* INSTRUCTIONS FOR THE TASK *
In the entries, take the lines from the line with "u a publicação na mesma plataforma" up to and including the line with "January 1, 2019" and write them out again with "plataforma" swapped for "rede social", leaving everything else unchanged. Give only those lines.

* MATERIAL SHOWN *
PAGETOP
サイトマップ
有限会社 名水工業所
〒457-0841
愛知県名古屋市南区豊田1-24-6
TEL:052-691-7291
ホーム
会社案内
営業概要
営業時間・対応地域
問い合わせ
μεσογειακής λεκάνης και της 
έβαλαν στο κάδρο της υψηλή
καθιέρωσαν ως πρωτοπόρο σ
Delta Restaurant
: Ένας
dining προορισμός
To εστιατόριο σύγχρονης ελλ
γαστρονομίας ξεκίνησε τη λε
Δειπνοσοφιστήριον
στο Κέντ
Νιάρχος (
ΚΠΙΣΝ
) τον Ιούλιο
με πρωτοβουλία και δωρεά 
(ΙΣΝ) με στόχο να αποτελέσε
...
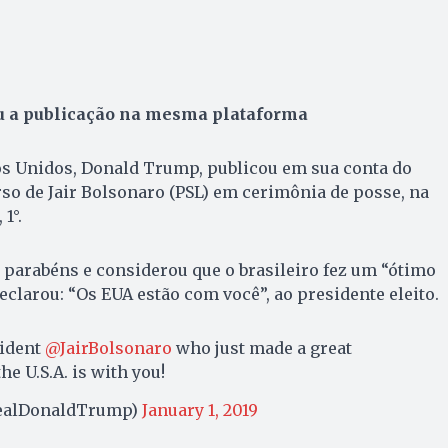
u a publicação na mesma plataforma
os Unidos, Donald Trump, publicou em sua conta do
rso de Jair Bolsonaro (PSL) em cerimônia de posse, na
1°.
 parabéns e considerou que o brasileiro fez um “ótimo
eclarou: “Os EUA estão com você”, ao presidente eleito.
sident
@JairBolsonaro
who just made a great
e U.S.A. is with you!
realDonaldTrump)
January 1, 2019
--
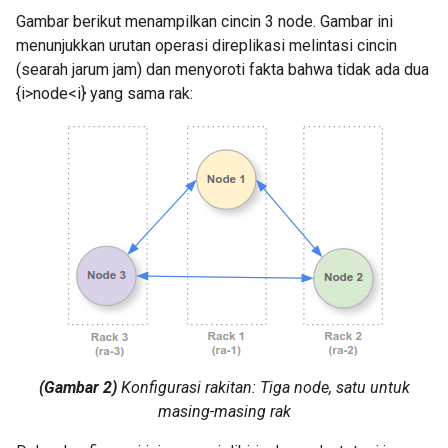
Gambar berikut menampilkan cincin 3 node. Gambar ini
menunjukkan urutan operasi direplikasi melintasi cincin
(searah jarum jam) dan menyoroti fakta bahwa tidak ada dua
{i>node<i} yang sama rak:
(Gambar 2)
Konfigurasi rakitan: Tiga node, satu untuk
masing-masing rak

* TASK OUTPUT *
u a publicação na mesma rede social
os Unidos, Donald Trump, publicou em sua conta do
rso de Jair Bolsonaro (PSL) em cerimônia de posse, na
1°.
 parabéns e considerou que o brasileiro fez um “ótimo
eclarou: “Os EUA estão com você”, ao presidente eleito.
sident
@JairBolsonaro
who just made a great
e U.S.A. is with you!
realDonaldTrump)
January 1, 2019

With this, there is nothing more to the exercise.